GHV-Männer scheiden aus Pokal aus

Am ersten Novemberwochenende stand der Pokalwettbewerb im Handball auf der Agenda. Im Gegensatz zu den Vorjahren, starteten beide Männerteams in das Achtelfinale, mussten jedoch am Ende der Partien den jeweiligen Gegnern den Einzug in die nächste Runde überlassen.

In der heimischen Sporthalle Kessiner Straße empfing die 2. Männermannschaft den höherklassig spielenden MV-Ligisten Stavenhagener SV, der der Favoritenrolle jedoch erst in den letzten neunzig Sekunden gerecht wurde. Unsere „Zweite“ verkaufte sich in diesem Spiel sehr teuer, sie zog im Gleichschritt mit und gab dabei über weite Phasen den Ton an. Zur Halbzeit gingen beide Teams mit 8:8 in die Pause. Durchgang Zwei verlief analog dem Ersten, beide Mannschaften schenkten sich nichts. Doch in den letzten Spielsekunden hatte der Gast die Nase vorn und zog mit 19:20 in die nächste Rundes des Landespokals ein. Auch wenn die GHV-Niederlage zunächst etwas schmerzte, hat das Team in diesem Spiel viel Positives mitnehmen können, worauf in den kommenden Liga-Spielen aufgebaut werden kann.
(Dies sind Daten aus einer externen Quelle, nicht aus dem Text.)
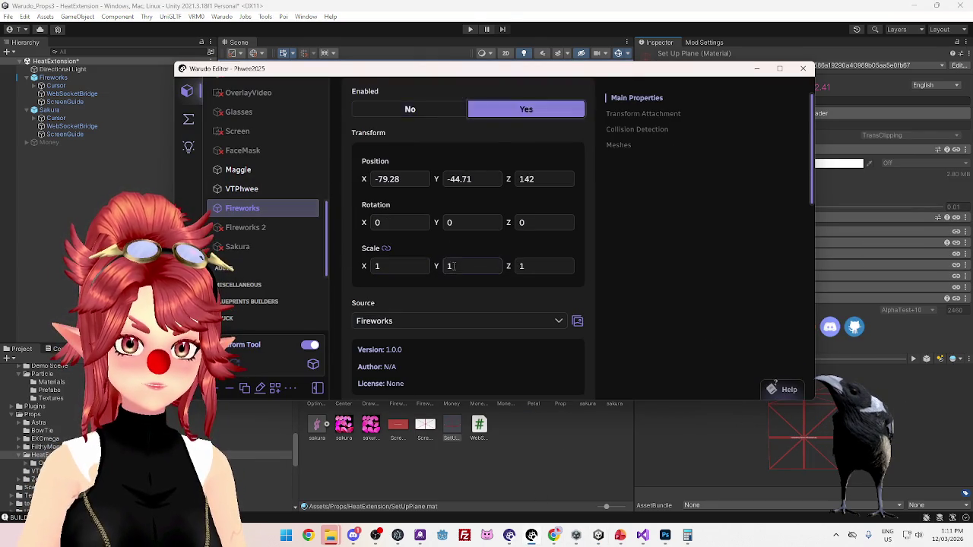
{"action": "scroll", "coordinate": [445, 290], "scroll_direction": "down", "scroll_amount": 10}
{"action": "left_click", "coordinate": [395, 358]}
{"action": "scroll", "coordinate": [424, 331], "scroll_direction": "down", "scroll_amount": 2}
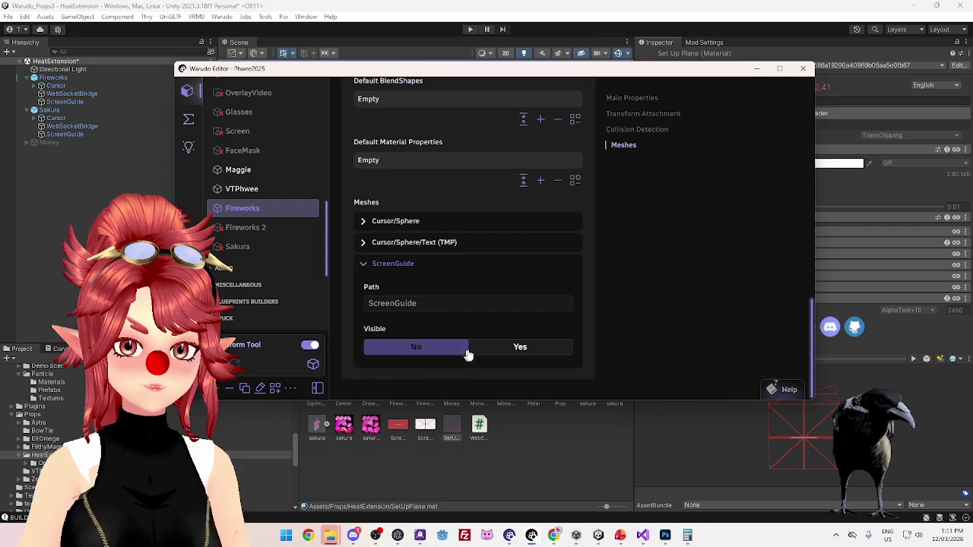
{"action": "left_click", "coordinate": [494, 348]}
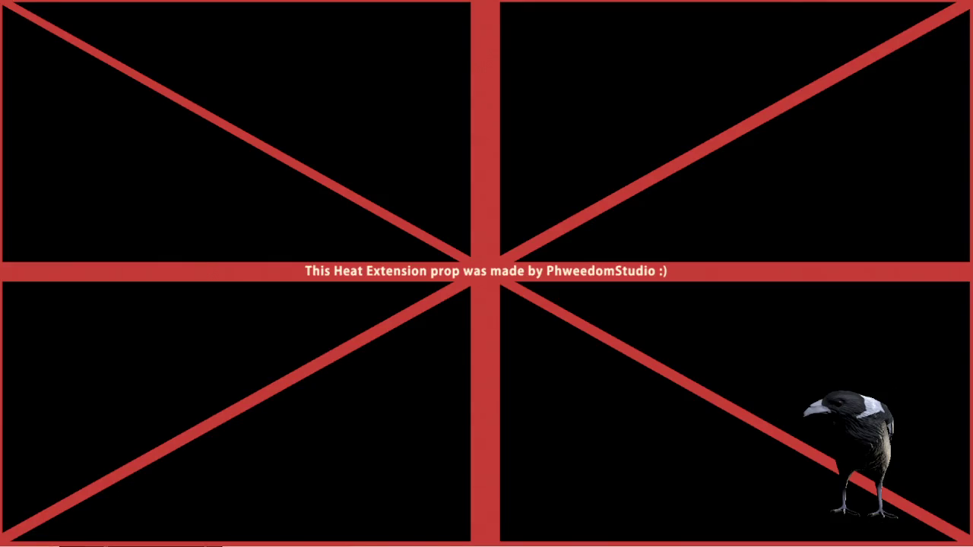
{"action": "left_click", "coordinate": [410, 347]}
{"action": "scroll", "coordinate": [445, 243], "scroll_direction": "up", "scroll_amount": 12}
{"action": "left_click", "coordinate": [414, 155]}
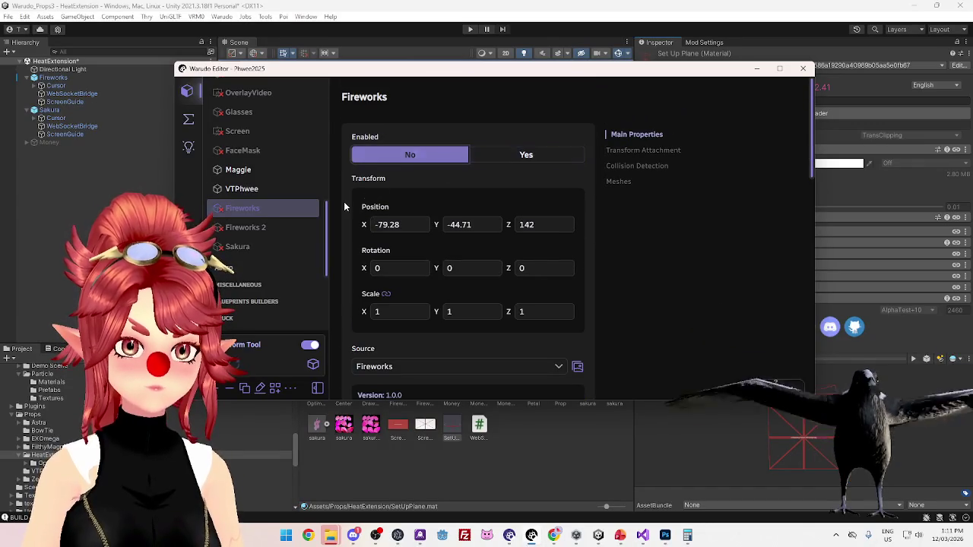
- Briefly enable Fireworks 2, switch it off, then enable the Sakura prop
{"action": "left_click", "coordinate": [278, 227]}
{"action": "left_click", "coordinate": [510, 97]}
Die 1. Männermannschaft des GHV war auswärts beim Ribnitzer HV gefordert. Nach einer heiß umkämpften Stunde waren beide Teams gleich auf und es ging mit 25:25 ins 7 Meter Werfen. Hier hatten die Bernsteinstädter die glücklichere Hand und sind somit eine Runde weiter. Für die „Erste“, die die Anfangsviertelstunde etwas verschlief (9:6), startete dann aber die Aufholphase. Bei Minute 21 gingen auch in diesem Match beide Mannschaften nahezu im Gleichschritt, wobei die Gäste aus Güstrow zunächst noch hinterher liefen. Zur Pause trennte man sich mit 14:13, womit noch alles offen war.

Durchgang zwei verlief ähnlich. Ab der 51. Minute übernahmen die Barlachstädter das Zepter und konnten sich auf 21:23 leicht absetzen. Doch die Gastgeber waren bissig und holten auf. Das Agieren der GHVler in doppelter Unterzahl zeichnete sich als überaus schwierig aus, so dass es am Ende der sechzig Minuten 25:25 stand.
Nach dem Sieben-Meter-Werfen mussten die Gäste sich unglücklich geschlagen geben.

Fazit: Sicher schmerzt das Ausscheiden aus dem Pokalwettbewerb, jedoch hat die „Erste“ wieder einen Schritt in die richtige Richtung gemacht und wird darauf in den kommenden Spielen weiter aufbauen.